Binali Yildirim, prime minister of Turkey took part in the opening alongside Kaan Terzioglu, CEO of Turkcell. Terzioglu said: “We are the largest data centre and cloud services operator in Turkey. We will additionally open Ankara and Corlu data centres respectively in the upcoming two years. Once they are put into operation, our total volume of investments in next-generation data centers will reach TRY 2bn ($425m).”
He added: “We are going through an era where the source of power undergoes a change in the world. Now, data is the biggest power. As a country, if we intend to have a say in the new period, we have to retain our digital data in our country and turn it into digital services through data processing.”
Turkcell’s Yaani search engine is among the services that generate the highest volume of data, along with its BiP, fizy, lifebox, TV+ and Paycell digital services. The data consumed in these Turkcell services accounts for 8.5% of the data across Turkcell’s own network.

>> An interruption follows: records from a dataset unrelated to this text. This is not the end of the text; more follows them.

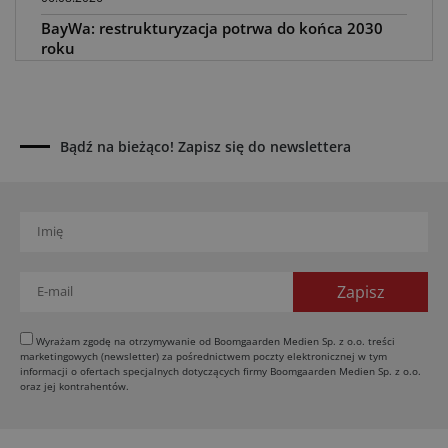
BayWa: restrukturyzacja potrwa do końca 2030
roku
05.08.2026
Awaria kombajnu podczas żniw? Jak skrócić
przestój
04.08.2026
Bądź na bieżąco! Zapisz się do newslettera
UOKiK nałożył 136 mln zł kar za zmowę dealerów
Fendt, Valtra i Massey Ferguson przy sprzedaży
maszyn rolniczych
03.08.2026
Kverneland Tersus 4000: trzy nowe kosiarki
bijakowe
03.08.2026
Rzepak hybrydowy: sposób na wyższą rentowność
Wyrażam zgodę na otrzymywanie od Boomgaarden Medien Sp. z o.o. treści
marketingowych (newsletter) za pośrednictwem poczty elektronicznej w tym
02.08.2026
informacji o ofertach specjalnych dotyczących firmy Boomgaarden Medien Sp. z o.o.
Europejski przemysł maszyn rolniczych w recesji
oraz jej kontrahentów.
01.08.2026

Terzioglu said: “This percentage will increase in the upcoming period. Currently, Turkey stores up to 96% of its data abroad. We have taken significant steps towards changing this fact. We will reach a total white space capacity of 37,900 square meters upon the kick-off of our Ankara and Corlu data centres.”
Earlier this month, Turkcell and Russia’s internet company Mail.ru Group announced they are working together to expand their digital footprint globally. Turkcell Group, including its subsidiary Lifecell Ventures, and Mail.ru Group are focusing on both email solutions and social media platforms.
Turkcell Group companies operate in eight countries and regions outside Turkey, offering mobile and other digital services in The Netherlands, Ukraine, Belarus, Northern Cyprus, Germany, Azerbaijan, Kazakhstan and Moldova.